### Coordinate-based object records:

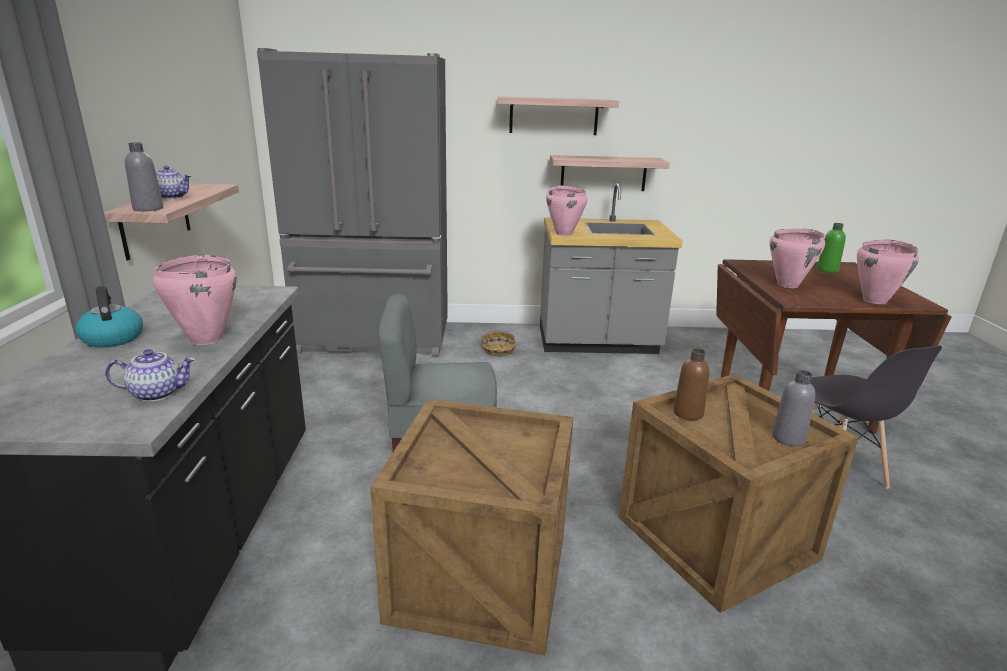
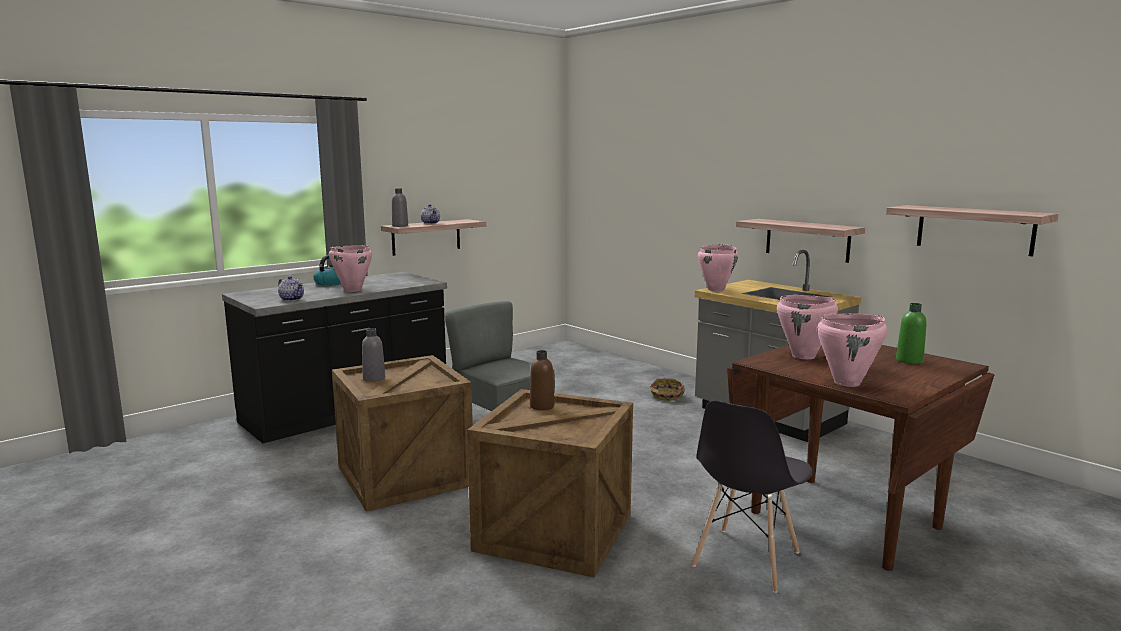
camera: 50 degrees right, 10 degrees down
grey fridge [257,48,448,356] -> none
shelf [497,96,619,135] -> shelf moved to [886,205,1059,256]
grey bottle [772,370,815,447] -> grey bottle moved to [362,328,385,382]

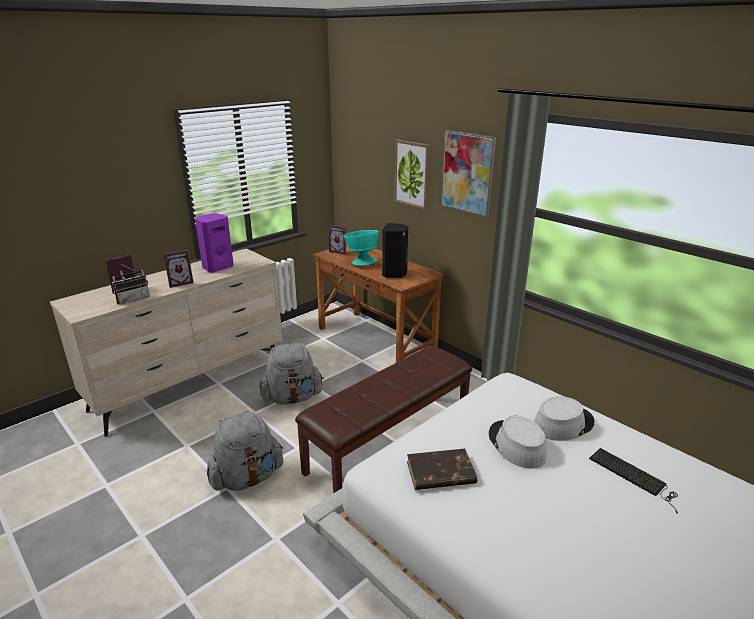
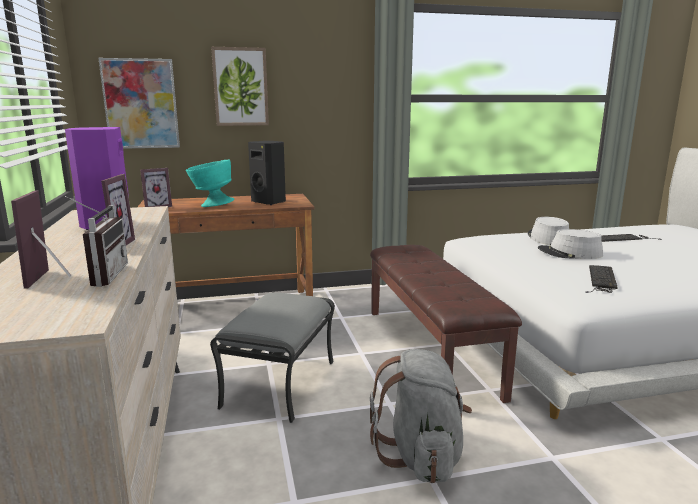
camera: 60 degrees left, 10 degrees down
grey backpack [260,343,324,405] -> grey ottoman [210,292,335,423]
brown book [407,449,477,490] -> keyboard [585,265,618,293]
picture [441,130,496,217] -> picture moved to [98,58,180,149]

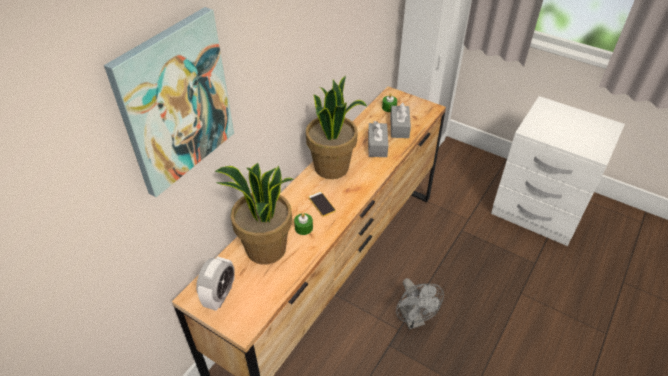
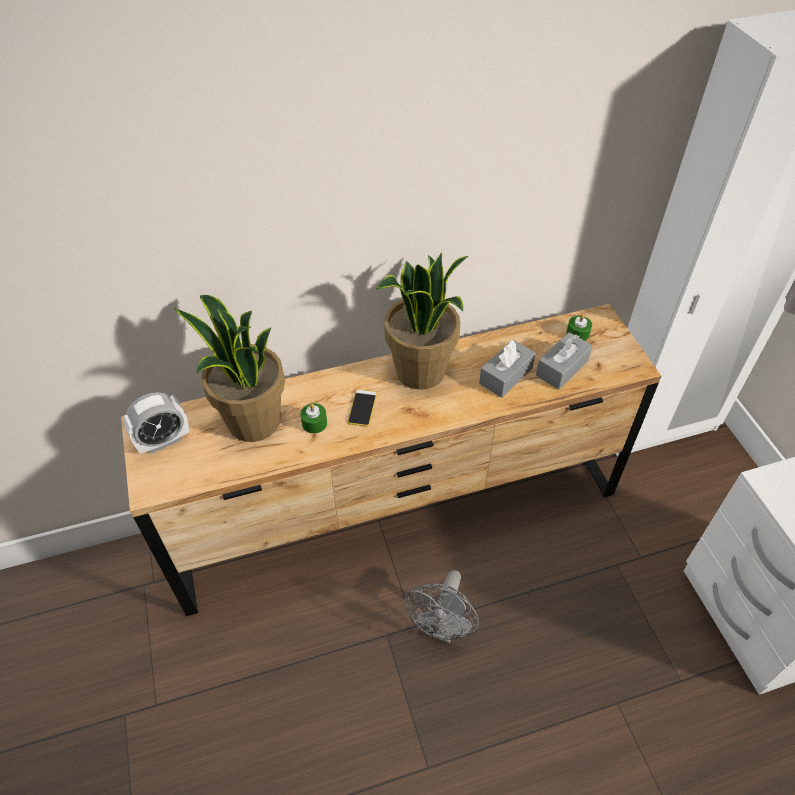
camera: 40 degrees right, 5 degrees up
picture [104,7,234,197] -> none

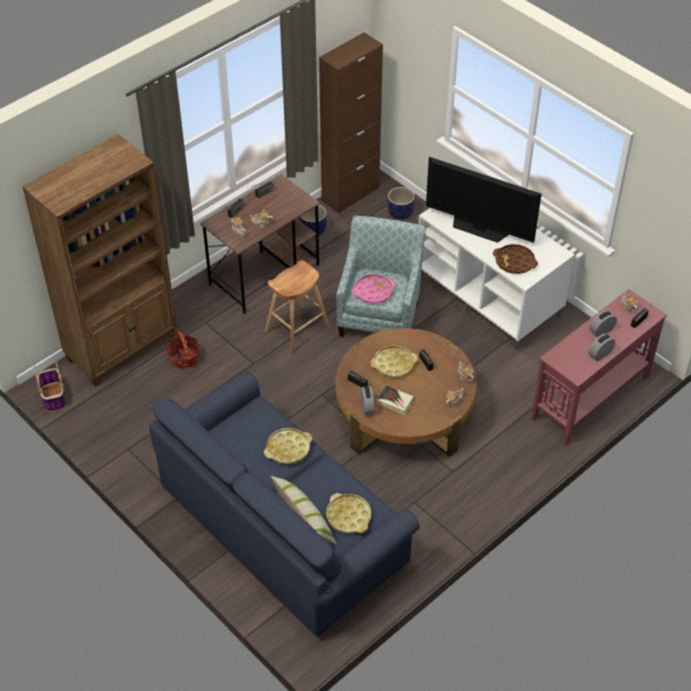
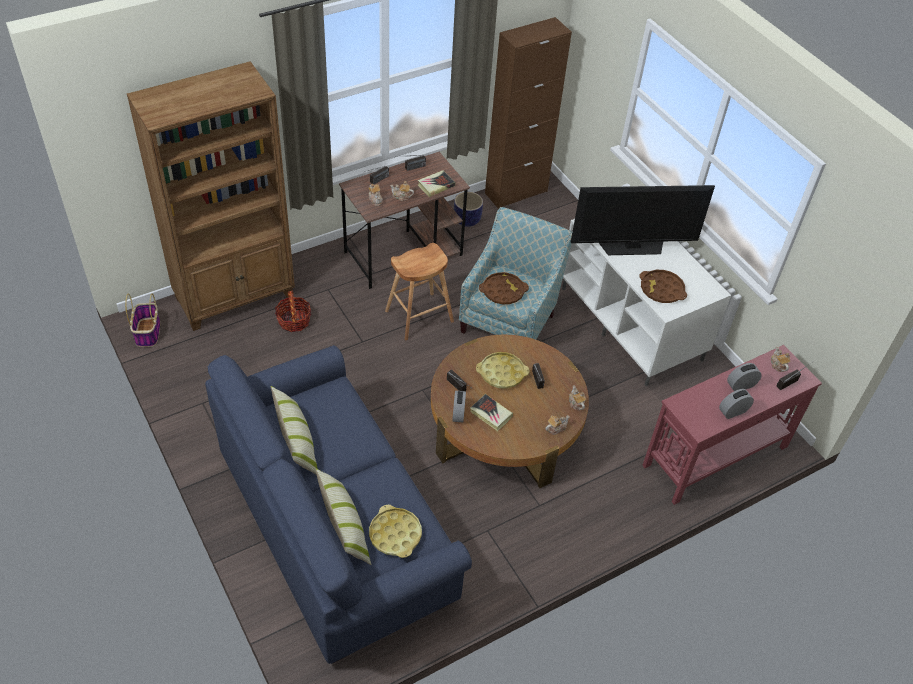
camera: 10 degrees right, 0 degrees up
yellow tray [264,428,312,464] -> none
pink tray [352,274,396,304] -> brown tray [479,272,529,304]
planter [387,187,415,220] -> none
television [426,157,542,243] -> television turned 45 degrees counterclockwise [571,185,715,255]
none -> pillow [271,386,318,475]
none -> book [418,170,455,197]

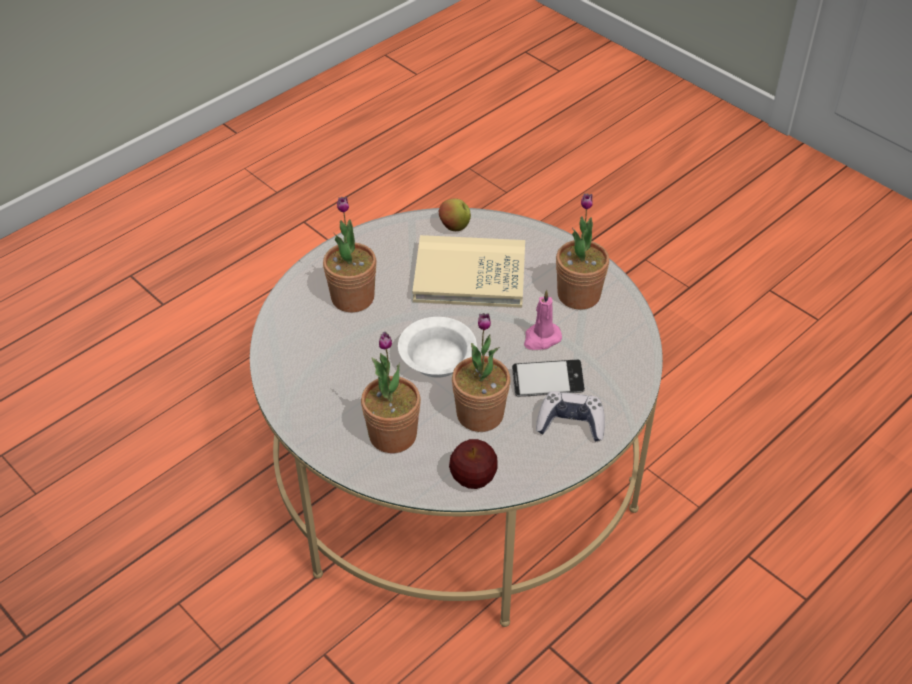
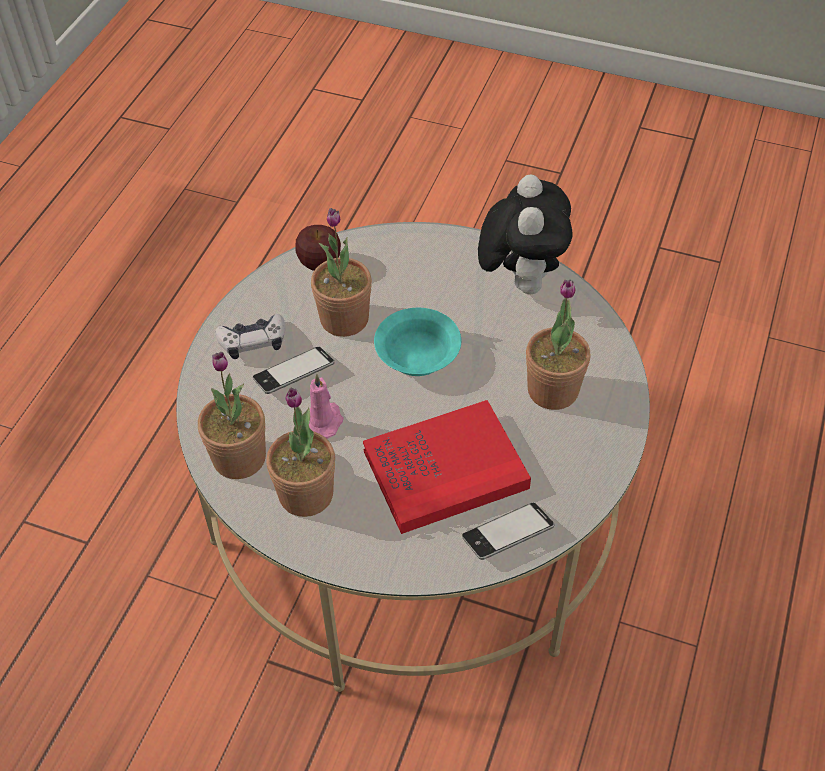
camera: 155 degrees right, 5 degrees up
potted plant [361,332,421,453] -> potted plant moved to [198,352,266,479]
white bowl [398,317,477,378] -> turquoise bowl [374,308,461,376]
beige book [412,235,525,308] -> red book [363,400,531,534]
apple [439,198,471,231] -> phone [462,503,554,560]
none -> plush toy [478,174,573,294]

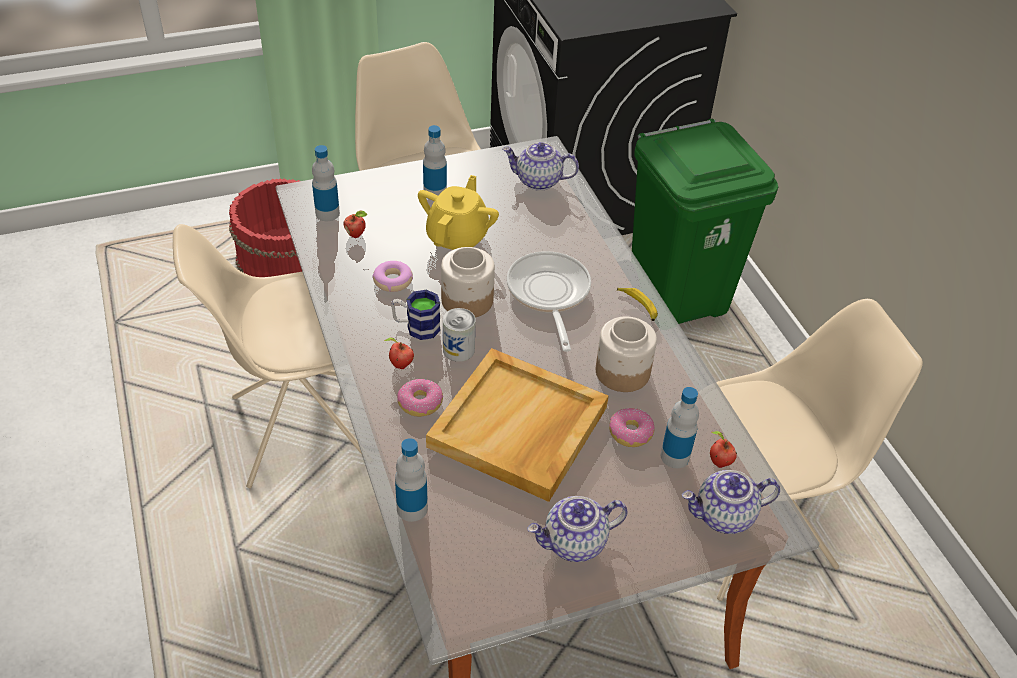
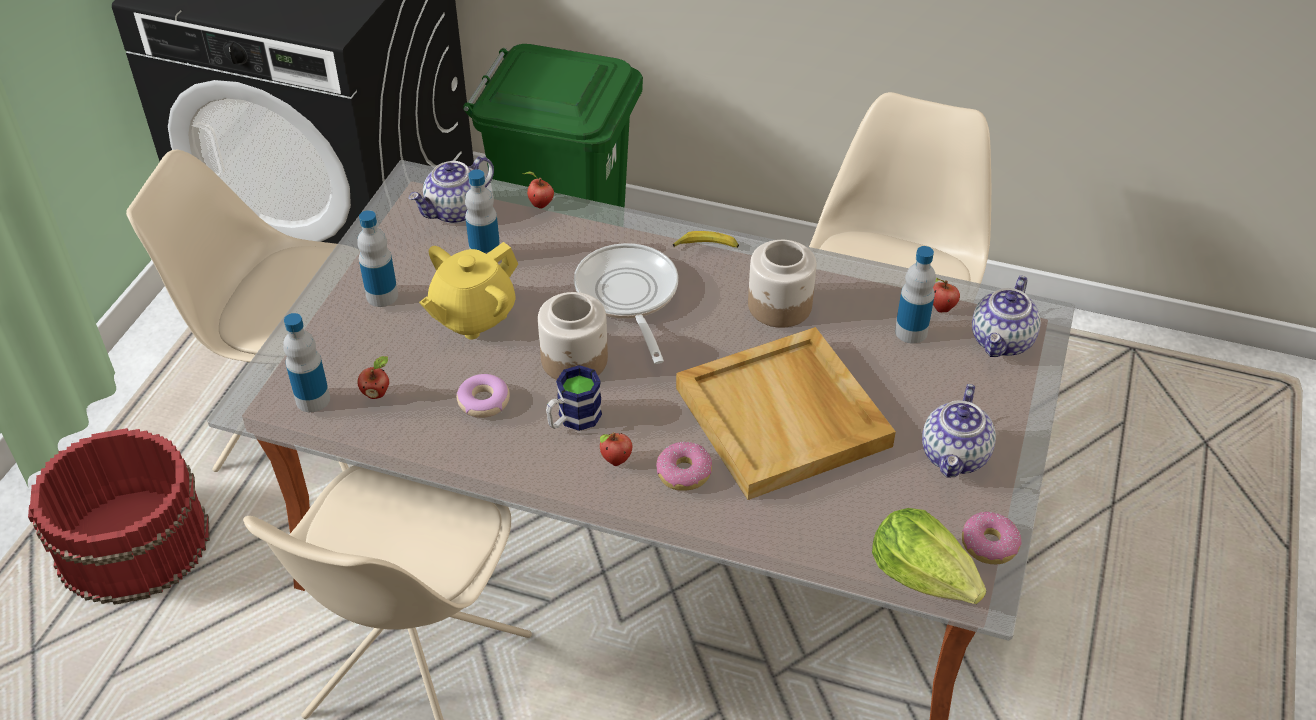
camera: 50 degrees left, 0 degrees up
bottle [395,438,428,522] -> bottle moved to [465,169,500,254]
yellow teapot [418,175,499,250] -> yellow teapot turned 105 degrees counterclockwise [419,242,518,340]
can [443,308,476,362] -> none
frying pan [507,251,591,352] -> frying pan turned 45 degrees clockwise [574,243,678,364]
donut [609,408,655,447] -> donut moved to [962,512,1021,564]
none -> apple [523,172,554,209]
none -> lettuce [872,508,986,604]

### WORK INSTRUCTION:
Reproduce all of the data exactly; the pictures do not belong in the copy.

### ANSWER SPACE:
camera: 50 degrees right, 10 degrees down
grey fridge [257,48,448,356] -> none
shelf [497,96,619,135] -> shelf moved to [886,205,1059,256]
grey bottle [772,370,815,447] -> grey bottle moved to [362,328,385,382]

camera: 60 degrees left, 10 degrees down
grey backpack [260,343,324,405] -> grey ottoman [210,292,335,423]
brown book [407,449,477,490] -> keyboard [585,265,618,293]
picture [441,130,496,217] -> picture moved to [98,58,180,149]

camera: 40 degrees right, 5 degrees up
picture [104,7,234,197] -> none

camera: 10 degrees right, 0 degrees up
yellow tray [264,428,312,464] -> none
pink tray [352,274,396,304] -> brown tray [479,272,529,304]
planter [387,187,415,220] -> none
television [426,157,542,243] -> television turned 45 degrees counterclockwise [571,185,715,255]
none -> pillow [271,386,318,475]
none -> book [418,170,455,197]

camera: 155 degrees right, 5 degrees up
potted plant [361,332,421,453] -> potted plant moved to [198,352,266,479]
white bowl [398,317,477,378] -> turquoise bowl [374,308,461,376]
beige book [412,235,525,308] -> red book [363,400,531,534]
apple [439,198,471,231] -> phone [462,503,554,560]
none -> plush toy [478,174,573,294]

camera: 50 degrees left, 0 degrees up
bottle [395,438,428,522] -> bottle moved to [465,169,500,254]
yellow teapot [418,175,499,250] -> yellow teapot turned 105 degrees counterclockwise [419,242,518,340]
can [443,308,476,362] -> none
frying pan [507,251,591,352] -> frying pan turned 45 degrees clockwise [574,243,678,364]
donut [609,408,655,447] -> donut moved to [962,512,1021,564]
none -> apple [523,172,554,209]
none -> lettuce [872,508,986,604]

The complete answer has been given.